→ **ACTIVITY**
Print the line containing "index dip: (86, 248)" and every later line of the records. Keep each one exactly as given, ending with the last.

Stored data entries
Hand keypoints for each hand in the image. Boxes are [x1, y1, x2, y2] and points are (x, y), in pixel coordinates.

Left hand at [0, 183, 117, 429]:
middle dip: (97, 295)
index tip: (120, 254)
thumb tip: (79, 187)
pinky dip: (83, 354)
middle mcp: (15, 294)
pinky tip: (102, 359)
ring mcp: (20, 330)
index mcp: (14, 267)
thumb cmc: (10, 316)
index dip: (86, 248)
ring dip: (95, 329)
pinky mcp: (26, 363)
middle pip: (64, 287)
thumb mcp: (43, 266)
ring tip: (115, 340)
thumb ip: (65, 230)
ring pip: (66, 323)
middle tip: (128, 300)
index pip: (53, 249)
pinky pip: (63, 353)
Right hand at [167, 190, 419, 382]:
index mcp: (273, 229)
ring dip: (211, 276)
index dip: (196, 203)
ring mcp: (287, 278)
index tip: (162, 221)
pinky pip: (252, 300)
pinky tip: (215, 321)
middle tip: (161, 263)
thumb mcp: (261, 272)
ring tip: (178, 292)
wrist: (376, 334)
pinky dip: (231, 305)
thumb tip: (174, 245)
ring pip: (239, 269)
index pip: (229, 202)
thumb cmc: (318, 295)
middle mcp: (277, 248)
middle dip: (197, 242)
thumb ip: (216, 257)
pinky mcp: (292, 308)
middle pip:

→ **EXERCISE RESPONSE**
index dip: (86, 248)
ring dip: (95, 329)
pinky mcp: (26, 363)
middle pip: (64, 287)
thumb mcp: (43, 266)
ring tip: (115, 340)
thumb ip: (65, 230)
ring pip: (66, 323)
middle tip: (128, 300)
index pip: (53, 249)
pinky pip: (63, 353)
Right hand at [167, 190, 419, 382]:
index mcp: (273, 229)
ring dip: (211, 276)
index dip: (196, 203)
ring mcp: (287, 278)
index tip: (162, 221)
pinky pip: (252, 300)
pinky tip: (215, 321)
middle tip: (161, 263)
thumb mcp: (261, 272)
ring tip: (178, 292)
wrist: (376, 334)
pinky dip: (231, 305)
thumb tip: (174, 245)
ring pip: (239, 269)
index pip: (229, 202)
thumb cmc: (318, 295)
middle mcp: (277, 248)
middle dip: (197, 242)
thumb ip: (216, 257)
pinky mcp: (292, 308)
middle pip:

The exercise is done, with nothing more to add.